Note, also, that the way I respond, especially unconsciously, determines to a large extent the way the client will subsequently respond to me. This, I believe, is that element of the process that gives the counselor the advantage over every other kind of treatment for many dysfunctions clients are experiencing. Certainly it is easier to tell a person to ‘take 2 pills twice a day’ that it is to work with them to relate to me in a new way. But the healing is in the relating because that basically is the source of most mental issue dysfunctions.
At one major university I worked at, the psychiatric department used as a kind of ‘differential diagnosis’ of a borderline personality clinicians were arguing with each other about a particular subject. The way they responded to the client was a much stronger predictor than any ‘list of characteristics’ listed in the DSM-IV. Ego States in Transactional Analysis are identifiable as observable behaviors. One of Berne’s main criteria for identifying which Ego State a person was manifesting in a particular transaction is the way you and others respond to that person—which ego states that person ‘hooked’ in others. In Joines and James book, Personality Adaptations, the counselor’s own sense is an important part of both the diagnosis and treatment plan.
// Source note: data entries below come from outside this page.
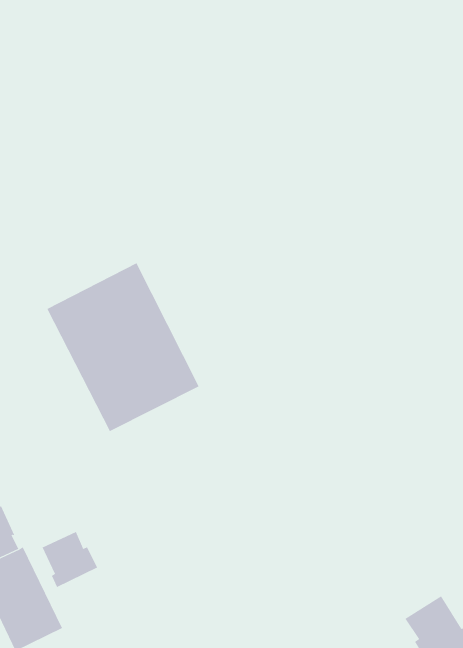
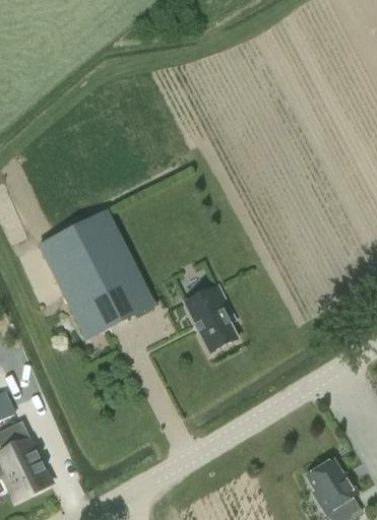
building: none -> [185,285,237,351]
building: [42,531,98,588] -> none

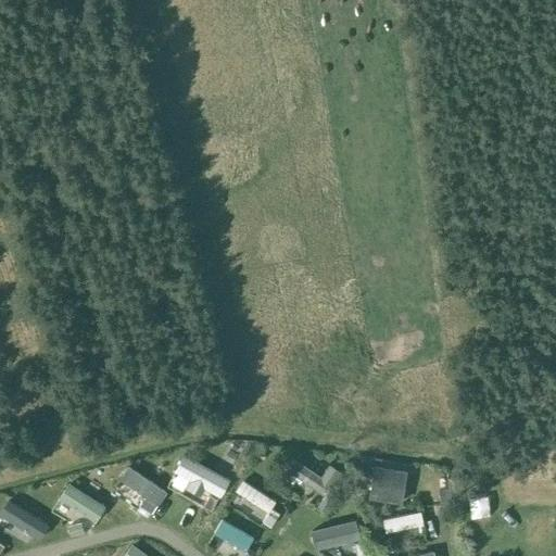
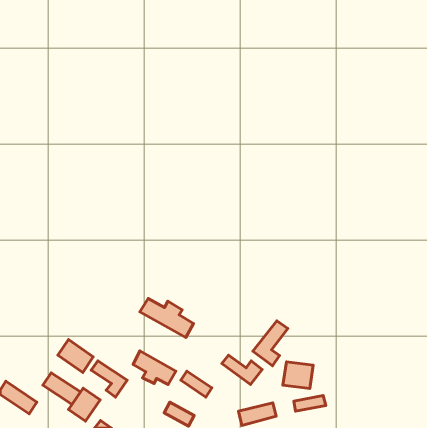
building: none -> [140,299,194,337]
building: none -> [253,321,288,366]
building: none -> [58,340,93,373]
building: none -> [69,388,100,421]

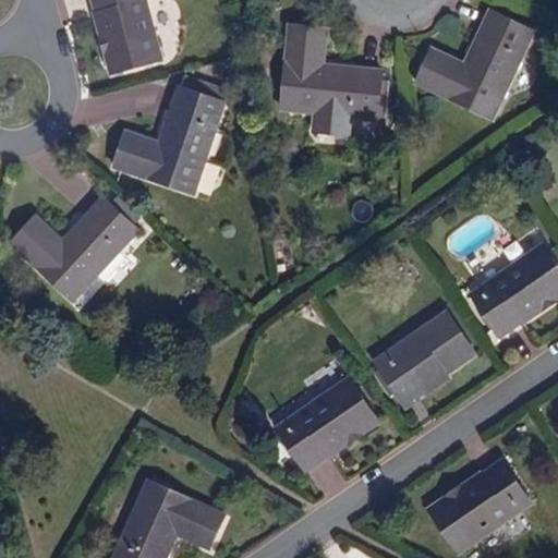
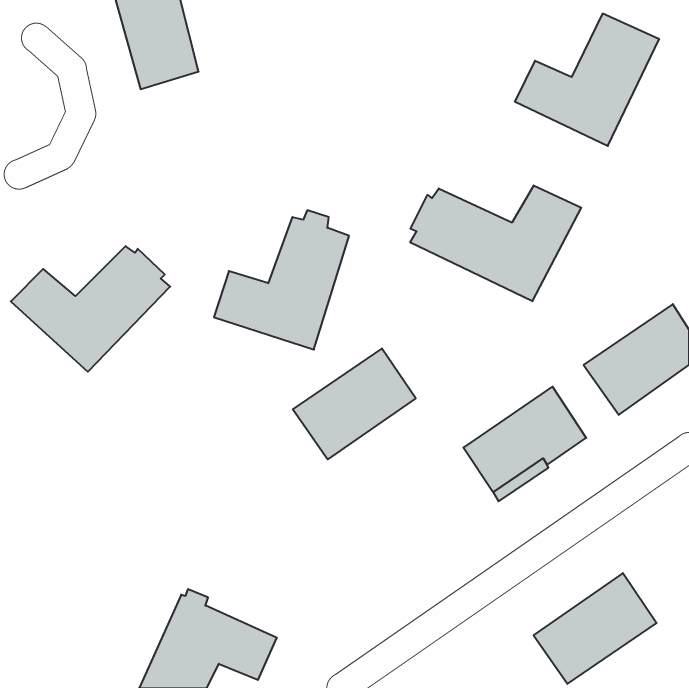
building: [280,25,385,135] -> none
building: [114,83,223,195] -> [214,210,349,350]
building: none -> [410,185,581,301]
building: [277,379,376,469] -> [293,348,416,459]

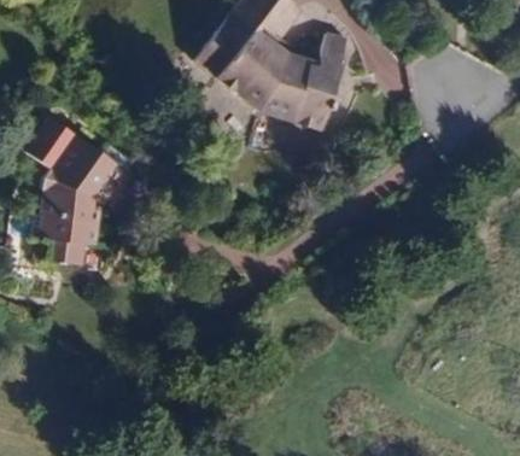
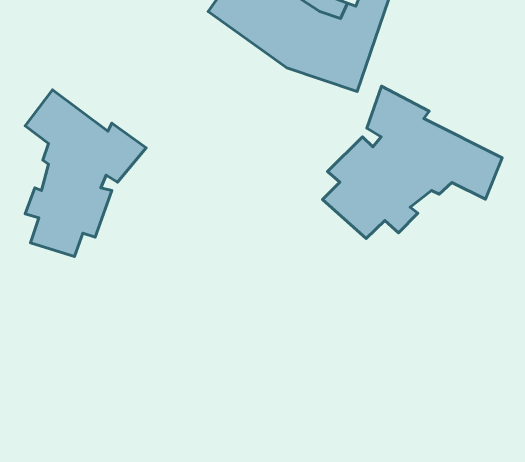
building: none -> [322,86,502,238]

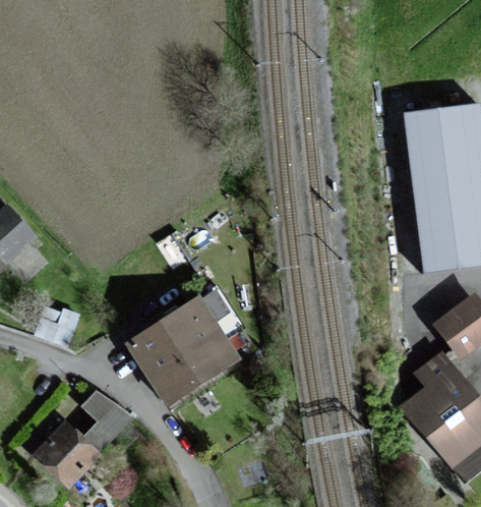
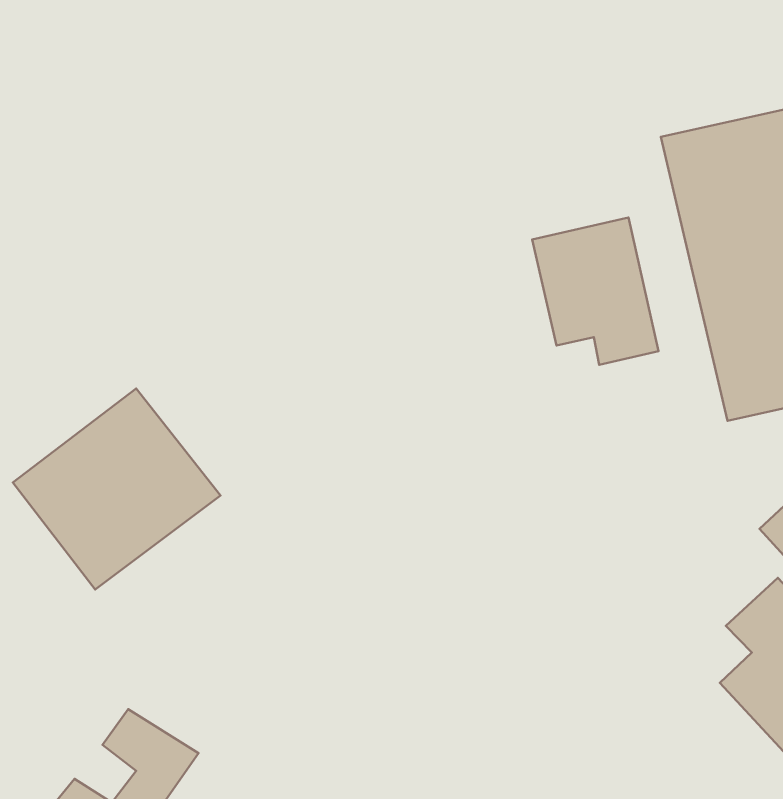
building: none -> [532,218,658,365]
building: [128,298,236,401] -> [13,389,221,589]

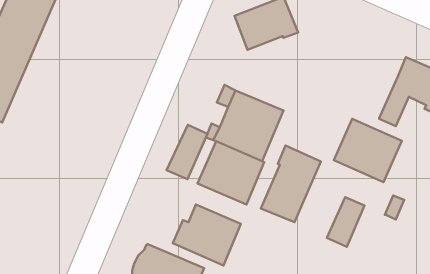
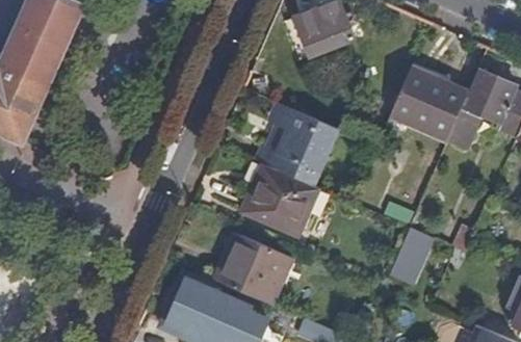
building: [334,119,402,182] -> [392,67,469,138]
building: [167,125,207,179] -> none
building: [261,145,321,222] -> none

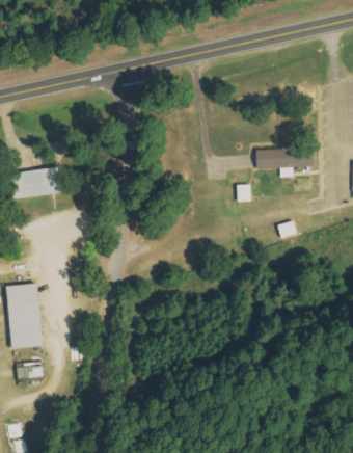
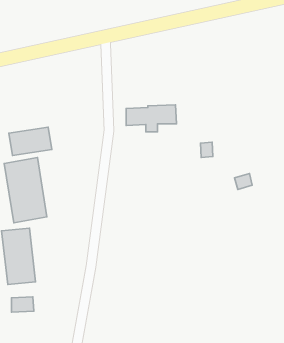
building: [255,145,314,177] -> [126,105,176,132]
building: none -> [4,158,47,223]

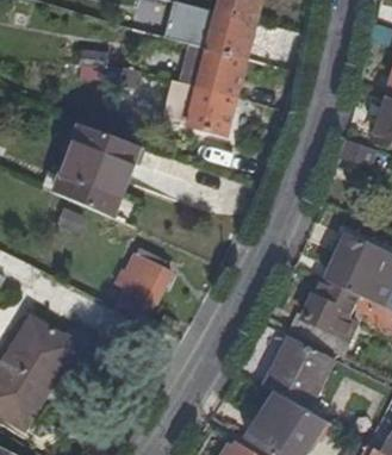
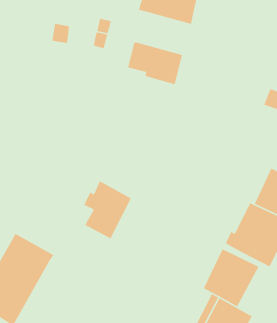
building: [180,40,248,93] -> none
building: [56,123,148,218] -> none

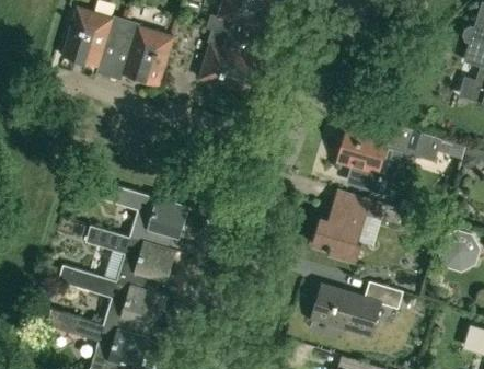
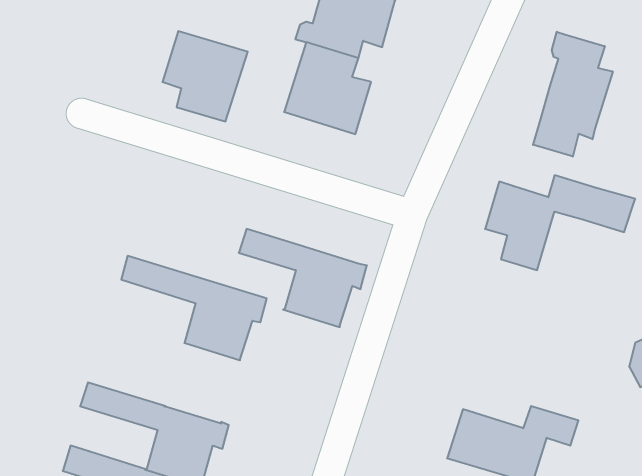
building: [61,7,125,67] -> none
building: none -> [533,32,613,157]
building: [311,192,380,262] -> none
building: [84,226,173,293] -> [239,229,367,327]

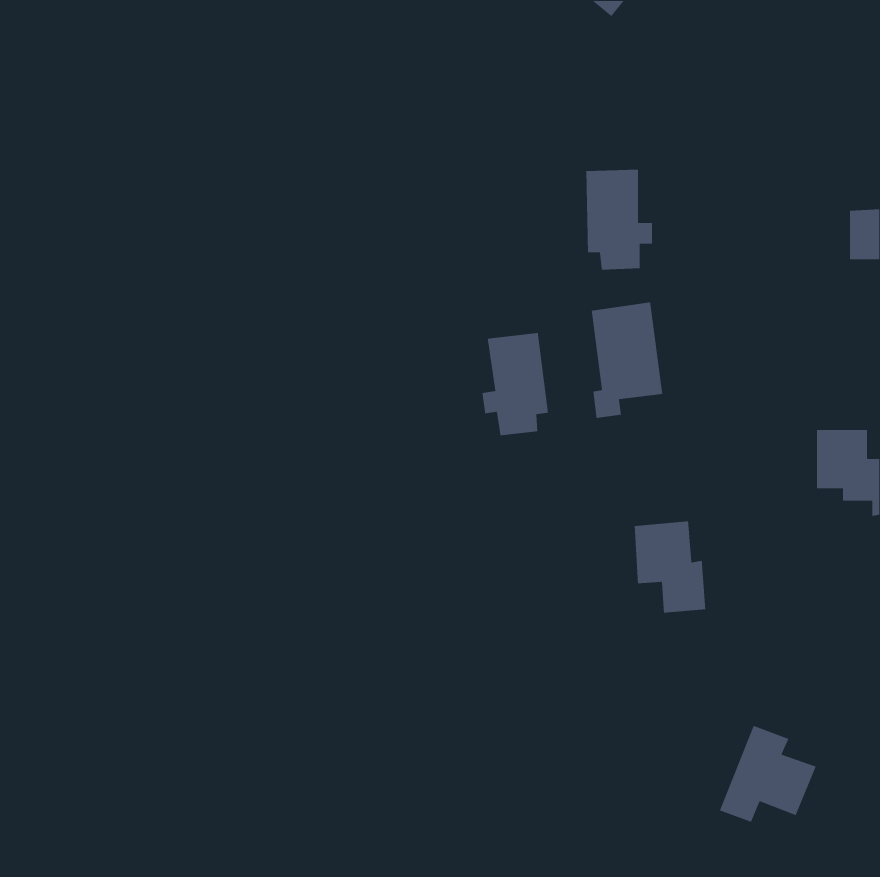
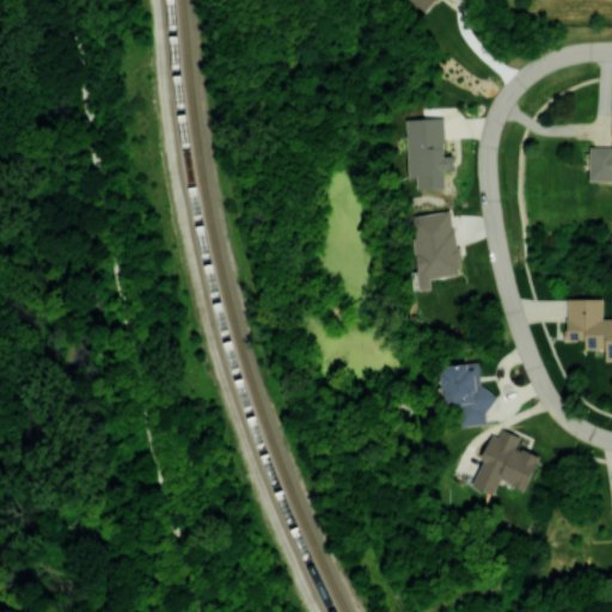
building: [481,332,549,436] -> none
building: [719,725,817,823] -> [471,428,539,496]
When I write notes about diagnosis, treatment goals, treatment progress, etc., I include my own responses as an important dimension. I keep them for my own private use but they are critical for both diagnosing and planning. I would suggest that you try this: Include your own changes in your response to the client as part of the treatment goals. Then as treatment progresses in a log describe your own changes in the progress of an individual client in as much detail as you do for the client and see if that does not give you valuable information as your treatment plan is pursued. (For your own development, it is also helpful at the end of the day, to reflect on your own experiences throughout the day.)
Counseling heals because of the relationship between the client and counselor and the responses of both must be included in all aspects of the process. It gives an opportunity for both the client and the counselor to learn and grow if they take advantage of it.
Ray McKinnis is a counselor with a special interest in 'spirituality beyond religion' and veterans 'beyond PTSD'.